-- DOCUMENT EXCERPT --
** START **
I called my office (I was in grad school and doing an internship) to ask if everyone was still coming in to work. The guy who answered the phone seemed a bit confused. I asked him if he’d heard the news. And he still seemed confused and sort of impatiently said, “Yes, as far as I know, everyone is coming in.” So I went in to work. Everything was sort of numb at this point. At work, in the cafeteria, they had a TV set up. I went to get coffee, and saw people crowded around the TV, I didn’t want to see it again, so I went back to my desk. I came back out for a walk later, and some folks were again gathered at the TV. I briefly stood there to see if anything had changed, whether there was any more information. I can’t really describe the feeling in any way that makes sense. There was a lump in my throat and I remember my fingertips being numb. The most excruciating image of all the images looping on the screen was the people waving their arms out of those shattered windows, some of them hanging off the windows, and some diving out of the windows. It was the most horrible thing I’ve ever seen. The refrain of “oh my god, oh my god” kept looping in my head.

I used to live in NYC. My sister, until June 2001, lived in Battery Park City and she would take the subway from WTC every day. Had she still been living there, she would have possibly been under whichever building had the subway station, waiting for a subway, when the planes hit. If you’ve ever lived in Manhattan or even near it, you know that very special mix of anonymity and intimacy all New Yorkers share. We literally climb over each other rushing out of Penn Station every morning, or trying to squeeze into a crowded train; we’re in each other faces all the time. NYers know other NYers intimately, we know to not keep eye contact for too long and how to be hard and streetwise. I thought of those people jumping out of those buildings as my peers riding trains every day… it was just so unfathomable.

Ultimately, the biggest thought in my mind was “Please let the people who did this not be Muslims”. (when Oklahoma City Federal Bldg was bombed, I remember thinking the same thing and the sense of palpable relief when the culprit wasn’t Muslim….Of course, this time there would be no such feeling of relief)

At some point, I must have called my Mom (living in Long Island at the time) and asked if everyone in the family and extended family all over the East Coast was okay.

Later that week, I was still at a loss of what to do. I tried to give blood on Wednesday, there was a line out the door of the donation center, and someone came outside and told us that there really wasn’t a need for blood. They hadn’t gotten any calls. When the blood banks turn you away it usually means there are more casualties than injuries. I listened to radio reports, watched on TV, interviews with the anguished families hanging up flyers in search of their loved ones.

Somehow I got word of the vigil to be held at a church in Seattle. I’m not Christian. But I needed to go. The church was packed, standing room only. The pastor, when she thanked everyone for coming, even joked a bit that she’d never seen the room so full. I can’t call what I did prayer, I just knelt at the pew with my hands clutched tight, listening to the pastor and the sobs from all around. In that church, I felt some peace, some awareness I wasn’t alone. That’s all churches, mosques, can be, I think. Places to feel community. I did feel community that day, like none I’ve ever experienced before or since.
** END **
-- TASK DIRECTIONS --
Carry on the personal account of the World Trade Center attacks above, picking up after its final sentence.

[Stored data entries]
** START **
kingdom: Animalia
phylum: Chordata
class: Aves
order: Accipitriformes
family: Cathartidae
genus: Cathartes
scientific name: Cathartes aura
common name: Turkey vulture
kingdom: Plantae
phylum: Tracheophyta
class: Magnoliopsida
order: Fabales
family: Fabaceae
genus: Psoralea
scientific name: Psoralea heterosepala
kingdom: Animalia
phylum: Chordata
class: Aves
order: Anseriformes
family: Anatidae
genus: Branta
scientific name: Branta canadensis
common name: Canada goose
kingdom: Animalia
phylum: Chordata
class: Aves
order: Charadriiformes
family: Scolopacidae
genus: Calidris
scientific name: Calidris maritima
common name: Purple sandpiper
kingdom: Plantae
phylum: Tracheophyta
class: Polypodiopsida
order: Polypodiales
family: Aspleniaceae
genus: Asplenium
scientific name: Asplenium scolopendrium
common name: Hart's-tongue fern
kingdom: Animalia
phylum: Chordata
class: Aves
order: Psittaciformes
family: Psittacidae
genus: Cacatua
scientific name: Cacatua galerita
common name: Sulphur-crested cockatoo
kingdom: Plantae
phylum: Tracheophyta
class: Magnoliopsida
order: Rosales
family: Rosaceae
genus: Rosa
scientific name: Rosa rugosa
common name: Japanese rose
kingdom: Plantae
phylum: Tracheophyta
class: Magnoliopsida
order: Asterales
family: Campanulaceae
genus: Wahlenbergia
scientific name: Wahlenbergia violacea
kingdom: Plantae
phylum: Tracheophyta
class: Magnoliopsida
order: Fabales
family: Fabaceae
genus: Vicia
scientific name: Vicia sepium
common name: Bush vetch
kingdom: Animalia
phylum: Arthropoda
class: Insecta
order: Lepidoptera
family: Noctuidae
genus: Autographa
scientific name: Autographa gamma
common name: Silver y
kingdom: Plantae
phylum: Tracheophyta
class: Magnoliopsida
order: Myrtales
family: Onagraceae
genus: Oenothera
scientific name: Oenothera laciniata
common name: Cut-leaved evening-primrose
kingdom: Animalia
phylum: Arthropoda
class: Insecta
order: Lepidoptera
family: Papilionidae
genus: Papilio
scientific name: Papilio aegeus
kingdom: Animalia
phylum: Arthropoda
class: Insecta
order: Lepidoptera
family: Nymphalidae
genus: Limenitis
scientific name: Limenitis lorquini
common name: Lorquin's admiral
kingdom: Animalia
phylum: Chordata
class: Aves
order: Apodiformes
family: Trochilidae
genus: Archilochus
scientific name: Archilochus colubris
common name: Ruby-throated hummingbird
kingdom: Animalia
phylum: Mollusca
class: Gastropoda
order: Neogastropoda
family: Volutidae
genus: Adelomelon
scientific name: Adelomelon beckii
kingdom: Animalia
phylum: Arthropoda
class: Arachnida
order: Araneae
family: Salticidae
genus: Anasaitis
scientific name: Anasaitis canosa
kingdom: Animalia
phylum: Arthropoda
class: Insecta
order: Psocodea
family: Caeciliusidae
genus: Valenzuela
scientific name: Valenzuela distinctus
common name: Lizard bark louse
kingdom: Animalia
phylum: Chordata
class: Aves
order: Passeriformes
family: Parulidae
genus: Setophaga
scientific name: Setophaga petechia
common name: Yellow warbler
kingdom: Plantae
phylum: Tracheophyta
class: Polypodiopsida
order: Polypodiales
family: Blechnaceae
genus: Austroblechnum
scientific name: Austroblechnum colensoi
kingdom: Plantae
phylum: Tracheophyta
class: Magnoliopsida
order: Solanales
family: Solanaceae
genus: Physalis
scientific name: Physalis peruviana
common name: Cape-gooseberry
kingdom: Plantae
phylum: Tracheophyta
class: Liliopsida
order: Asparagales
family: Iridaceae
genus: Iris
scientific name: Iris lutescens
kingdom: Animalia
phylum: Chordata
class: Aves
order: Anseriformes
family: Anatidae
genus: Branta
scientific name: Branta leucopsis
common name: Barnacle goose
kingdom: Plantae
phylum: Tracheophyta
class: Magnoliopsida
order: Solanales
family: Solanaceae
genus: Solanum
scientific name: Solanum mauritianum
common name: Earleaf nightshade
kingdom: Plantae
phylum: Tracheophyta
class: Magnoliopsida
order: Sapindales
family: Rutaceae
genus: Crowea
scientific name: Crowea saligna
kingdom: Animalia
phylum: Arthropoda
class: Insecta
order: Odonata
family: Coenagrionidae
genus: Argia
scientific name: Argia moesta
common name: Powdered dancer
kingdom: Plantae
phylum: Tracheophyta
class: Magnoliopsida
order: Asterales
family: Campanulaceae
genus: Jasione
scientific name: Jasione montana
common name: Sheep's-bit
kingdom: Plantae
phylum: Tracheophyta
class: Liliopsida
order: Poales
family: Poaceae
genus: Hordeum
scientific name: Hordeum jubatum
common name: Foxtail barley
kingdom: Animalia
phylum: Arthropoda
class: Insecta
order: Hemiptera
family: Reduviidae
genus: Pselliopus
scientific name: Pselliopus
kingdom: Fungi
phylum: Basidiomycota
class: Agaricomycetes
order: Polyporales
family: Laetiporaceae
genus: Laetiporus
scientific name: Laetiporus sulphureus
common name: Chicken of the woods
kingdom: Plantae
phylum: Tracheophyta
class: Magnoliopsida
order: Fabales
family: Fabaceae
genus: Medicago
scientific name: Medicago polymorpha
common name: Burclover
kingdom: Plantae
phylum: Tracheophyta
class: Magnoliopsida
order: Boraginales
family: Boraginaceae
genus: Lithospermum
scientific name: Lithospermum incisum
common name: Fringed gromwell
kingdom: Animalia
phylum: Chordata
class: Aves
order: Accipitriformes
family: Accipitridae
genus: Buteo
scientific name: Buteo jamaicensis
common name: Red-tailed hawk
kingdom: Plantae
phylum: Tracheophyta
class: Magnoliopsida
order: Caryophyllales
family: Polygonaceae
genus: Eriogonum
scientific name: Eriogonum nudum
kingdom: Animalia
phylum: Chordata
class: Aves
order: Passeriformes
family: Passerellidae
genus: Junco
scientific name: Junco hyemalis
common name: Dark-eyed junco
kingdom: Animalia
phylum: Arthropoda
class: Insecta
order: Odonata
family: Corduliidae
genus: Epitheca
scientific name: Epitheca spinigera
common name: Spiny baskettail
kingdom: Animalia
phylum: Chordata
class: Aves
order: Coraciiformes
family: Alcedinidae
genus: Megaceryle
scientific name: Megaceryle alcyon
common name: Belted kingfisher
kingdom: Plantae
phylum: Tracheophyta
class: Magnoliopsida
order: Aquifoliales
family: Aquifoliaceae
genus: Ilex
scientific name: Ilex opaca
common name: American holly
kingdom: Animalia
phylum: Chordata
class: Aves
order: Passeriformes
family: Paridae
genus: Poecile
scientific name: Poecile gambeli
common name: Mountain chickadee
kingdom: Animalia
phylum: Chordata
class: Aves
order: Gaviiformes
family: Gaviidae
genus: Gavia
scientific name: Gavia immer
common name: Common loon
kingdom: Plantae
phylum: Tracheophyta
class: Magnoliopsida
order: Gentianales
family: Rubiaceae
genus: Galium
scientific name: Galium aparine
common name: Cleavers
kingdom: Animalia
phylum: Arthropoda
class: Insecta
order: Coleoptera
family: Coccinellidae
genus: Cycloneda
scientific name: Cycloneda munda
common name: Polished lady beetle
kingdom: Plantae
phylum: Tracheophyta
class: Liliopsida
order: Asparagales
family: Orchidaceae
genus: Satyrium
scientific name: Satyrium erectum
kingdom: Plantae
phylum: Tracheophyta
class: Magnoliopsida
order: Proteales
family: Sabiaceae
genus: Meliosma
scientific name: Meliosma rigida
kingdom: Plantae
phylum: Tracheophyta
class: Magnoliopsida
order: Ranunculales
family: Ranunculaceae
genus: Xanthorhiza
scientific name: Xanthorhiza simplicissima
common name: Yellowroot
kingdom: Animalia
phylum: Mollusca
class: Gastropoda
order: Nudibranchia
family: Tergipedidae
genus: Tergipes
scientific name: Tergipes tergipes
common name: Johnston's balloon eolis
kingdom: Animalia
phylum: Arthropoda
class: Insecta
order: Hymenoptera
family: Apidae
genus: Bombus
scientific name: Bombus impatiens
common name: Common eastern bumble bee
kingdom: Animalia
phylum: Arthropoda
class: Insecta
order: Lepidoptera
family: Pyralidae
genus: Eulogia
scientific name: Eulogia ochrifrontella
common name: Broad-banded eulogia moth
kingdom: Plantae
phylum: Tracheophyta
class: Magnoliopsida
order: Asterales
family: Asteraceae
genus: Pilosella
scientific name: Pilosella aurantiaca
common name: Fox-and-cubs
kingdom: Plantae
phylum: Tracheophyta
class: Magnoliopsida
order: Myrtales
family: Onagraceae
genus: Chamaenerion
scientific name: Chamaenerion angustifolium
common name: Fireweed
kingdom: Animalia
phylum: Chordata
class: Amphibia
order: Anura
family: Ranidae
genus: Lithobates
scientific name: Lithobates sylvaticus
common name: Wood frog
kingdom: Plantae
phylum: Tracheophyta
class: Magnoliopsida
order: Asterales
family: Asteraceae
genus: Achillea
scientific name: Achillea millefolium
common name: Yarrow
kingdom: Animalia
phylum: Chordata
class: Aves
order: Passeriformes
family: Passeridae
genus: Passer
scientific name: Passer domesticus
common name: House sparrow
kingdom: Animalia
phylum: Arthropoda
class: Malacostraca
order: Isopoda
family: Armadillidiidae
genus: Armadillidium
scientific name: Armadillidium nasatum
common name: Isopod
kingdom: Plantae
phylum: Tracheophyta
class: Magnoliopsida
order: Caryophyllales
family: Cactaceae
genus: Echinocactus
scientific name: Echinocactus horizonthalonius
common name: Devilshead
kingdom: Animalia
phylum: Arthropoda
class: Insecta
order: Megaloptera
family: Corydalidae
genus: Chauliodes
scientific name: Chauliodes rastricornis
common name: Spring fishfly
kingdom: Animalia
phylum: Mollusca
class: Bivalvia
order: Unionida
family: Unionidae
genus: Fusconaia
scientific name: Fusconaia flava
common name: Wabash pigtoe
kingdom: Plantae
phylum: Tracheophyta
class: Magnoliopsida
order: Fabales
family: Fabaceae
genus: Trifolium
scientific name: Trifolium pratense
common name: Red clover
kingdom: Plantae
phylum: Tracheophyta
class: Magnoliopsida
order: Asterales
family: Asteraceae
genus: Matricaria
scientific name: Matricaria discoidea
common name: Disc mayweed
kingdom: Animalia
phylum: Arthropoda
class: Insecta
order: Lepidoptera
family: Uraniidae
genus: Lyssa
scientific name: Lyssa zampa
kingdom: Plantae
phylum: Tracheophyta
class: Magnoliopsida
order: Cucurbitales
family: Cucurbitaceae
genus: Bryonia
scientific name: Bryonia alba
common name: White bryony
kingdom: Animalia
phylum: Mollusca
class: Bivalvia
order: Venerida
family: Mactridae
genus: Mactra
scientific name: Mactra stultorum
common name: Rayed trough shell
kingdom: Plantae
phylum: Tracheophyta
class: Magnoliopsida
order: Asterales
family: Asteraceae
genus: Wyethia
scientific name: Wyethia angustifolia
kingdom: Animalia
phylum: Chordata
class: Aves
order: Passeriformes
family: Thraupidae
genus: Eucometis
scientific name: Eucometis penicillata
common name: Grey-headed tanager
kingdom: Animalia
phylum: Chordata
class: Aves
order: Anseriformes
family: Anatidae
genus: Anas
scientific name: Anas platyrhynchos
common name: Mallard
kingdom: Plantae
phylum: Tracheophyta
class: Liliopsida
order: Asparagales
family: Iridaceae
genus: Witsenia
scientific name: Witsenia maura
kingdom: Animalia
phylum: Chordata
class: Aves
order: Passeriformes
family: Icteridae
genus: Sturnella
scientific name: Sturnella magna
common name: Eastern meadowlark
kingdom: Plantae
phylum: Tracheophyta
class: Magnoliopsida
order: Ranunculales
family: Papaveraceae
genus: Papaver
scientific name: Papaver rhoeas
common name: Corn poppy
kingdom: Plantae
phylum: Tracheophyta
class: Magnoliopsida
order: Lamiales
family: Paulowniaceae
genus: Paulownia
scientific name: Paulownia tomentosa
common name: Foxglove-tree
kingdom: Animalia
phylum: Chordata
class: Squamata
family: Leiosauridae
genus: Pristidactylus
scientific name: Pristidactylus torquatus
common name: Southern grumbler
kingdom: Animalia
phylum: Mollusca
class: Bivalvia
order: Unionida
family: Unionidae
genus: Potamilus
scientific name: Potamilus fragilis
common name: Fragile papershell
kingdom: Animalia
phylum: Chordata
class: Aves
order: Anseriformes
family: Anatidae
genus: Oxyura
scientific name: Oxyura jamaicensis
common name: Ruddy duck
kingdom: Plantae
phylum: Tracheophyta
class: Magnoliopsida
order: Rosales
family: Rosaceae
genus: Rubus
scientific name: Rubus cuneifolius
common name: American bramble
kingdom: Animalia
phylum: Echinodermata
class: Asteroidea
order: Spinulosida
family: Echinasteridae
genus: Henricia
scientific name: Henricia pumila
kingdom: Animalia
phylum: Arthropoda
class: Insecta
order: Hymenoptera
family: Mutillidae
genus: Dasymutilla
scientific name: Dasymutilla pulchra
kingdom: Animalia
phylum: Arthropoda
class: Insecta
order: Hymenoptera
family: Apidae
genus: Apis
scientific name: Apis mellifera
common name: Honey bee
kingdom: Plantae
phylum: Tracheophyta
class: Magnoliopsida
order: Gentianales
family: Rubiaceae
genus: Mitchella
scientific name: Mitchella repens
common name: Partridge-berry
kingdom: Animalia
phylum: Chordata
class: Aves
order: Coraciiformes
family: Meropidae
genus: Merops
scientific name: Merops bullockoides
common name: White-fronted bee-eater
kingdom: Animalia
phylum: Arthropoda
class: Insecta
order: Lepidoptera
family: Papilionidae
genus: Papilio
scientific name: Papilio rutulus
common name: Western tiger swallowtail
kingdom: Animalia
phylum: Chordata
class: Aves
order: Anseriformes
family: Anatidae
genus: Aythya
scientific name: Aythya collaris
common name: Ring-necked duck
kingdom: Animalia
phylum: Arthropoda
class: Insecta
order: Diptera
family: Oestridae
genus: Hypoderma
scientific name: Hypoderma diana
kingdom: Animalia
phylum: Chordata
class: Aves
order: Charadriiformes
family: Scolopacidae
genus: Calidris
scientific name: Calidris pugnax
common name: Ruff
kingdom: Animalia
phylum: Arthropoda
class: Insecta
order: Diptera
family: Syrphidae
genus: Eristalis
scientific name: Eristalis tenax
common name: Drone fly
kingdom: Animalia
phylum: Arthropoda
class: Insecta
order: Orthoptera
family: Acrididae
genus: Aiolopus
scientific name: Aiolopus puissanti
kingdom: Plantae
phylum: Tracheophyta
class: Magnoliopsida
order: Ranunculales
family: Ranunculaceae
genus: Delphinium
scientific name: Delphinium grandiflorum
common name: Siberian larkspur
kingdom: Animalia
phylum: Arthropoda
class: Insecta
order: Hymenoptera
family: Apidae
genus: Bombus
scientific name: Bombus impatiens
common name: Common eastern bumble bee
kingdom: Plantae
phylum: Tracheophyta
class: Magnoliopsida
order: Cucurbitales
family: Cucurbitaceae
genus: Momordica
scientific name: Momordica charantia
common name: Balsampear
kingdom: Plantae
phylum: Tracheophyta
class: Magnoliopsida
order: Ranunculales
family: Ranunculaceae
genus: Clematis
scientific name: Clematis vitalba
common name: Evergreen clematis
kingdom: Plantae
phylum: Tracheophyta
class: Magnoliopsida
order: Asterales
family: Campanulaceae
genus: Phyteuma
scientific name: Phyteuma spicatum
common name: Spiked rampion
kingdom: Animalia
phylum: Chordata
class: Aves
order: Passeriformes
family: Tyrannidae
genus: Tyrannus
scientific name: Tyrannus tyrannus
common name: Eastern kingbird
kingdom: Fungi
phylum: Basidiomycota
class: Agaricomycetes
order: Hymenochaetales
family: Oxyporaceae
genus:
** END **
-- TASK ANSWER --
Although the world did go to hell that day, those first few hours and days were actually a bit magical in how unified we all felt. We were all at one that day.”

Misfit

“I live in New York. The state, not the city. Pre 9-11, I’d been in Manhattan once when my father took me for my tenth birthday. We flew in on a May morning, and on the drive from the airport to the hotel instead of looking at the buildings he was pointing to, I had my nose in a book. My chance to see the scenery later that night was thwarted by fog blocking all views off the Empire State Building rooftop.

Later on though I did get to see the skyline. On an early morning boat tour, my dad and I took several photos on my tiny red camera. There was a project I had to put together for my fourth grade class about New York. Kids made models of Niagara Falls or talked about state parks. I felt like the coolest one in the room showing off my blurred pictures of Rockefeller Center and the Statue of Liberty. I was sharing photos of a place I knew even then that I loved. 

Flash forward to my sixth grade science class. I was eleven, rearranging my textbooks and pens on my desk for the fifteenth time before the PA system came to life. The room didn’t go quiet right away, it never did even during announcements. But the principal began speaking and I remember the class being shushed. Whether it was my teacher or another classmate urging us to be quiet I don’t recall. I just remember the room staying quiet afterwards. The whole school just seemed to go quiet.

I remember a friend of mine crying and going home for the day after telling us her brother lived in Manhattan. I remember going home on the bus and then briefly watching the news with my parents at dinner. I honestly don’t remember much else. Except taking those pictures of the skyline that included the Twin Towers when I was ten, and feeling fearful and incredibly sad that night when I went to bed. 

Flash forward to spring of 2011. I was a college junior spending a semester in the U.K. When I arrived in Wales and told the young woman touring me around campus that I was from New York, she looked at me with an awestruck expression, asked if living there was “Like Friends“? ‘

I understood her associating my home state with the city. Since my first visit to New York I wanted to be associated with it. Even when that association caused me fear. While preparing to fly home from Wales, and fly alone for the first time in my life,  I read on Facebook and saw on the news that Bin Laden had been killed. In spite of what I’d just learned, I went to bed in my dorm that night with the same fearful feeling I’d had ten years prior. I’d received a slew of emails from faculty at my campus at home and abroad, telling me to be cautious and vigilant while traveling. None of which alleviated my stress any.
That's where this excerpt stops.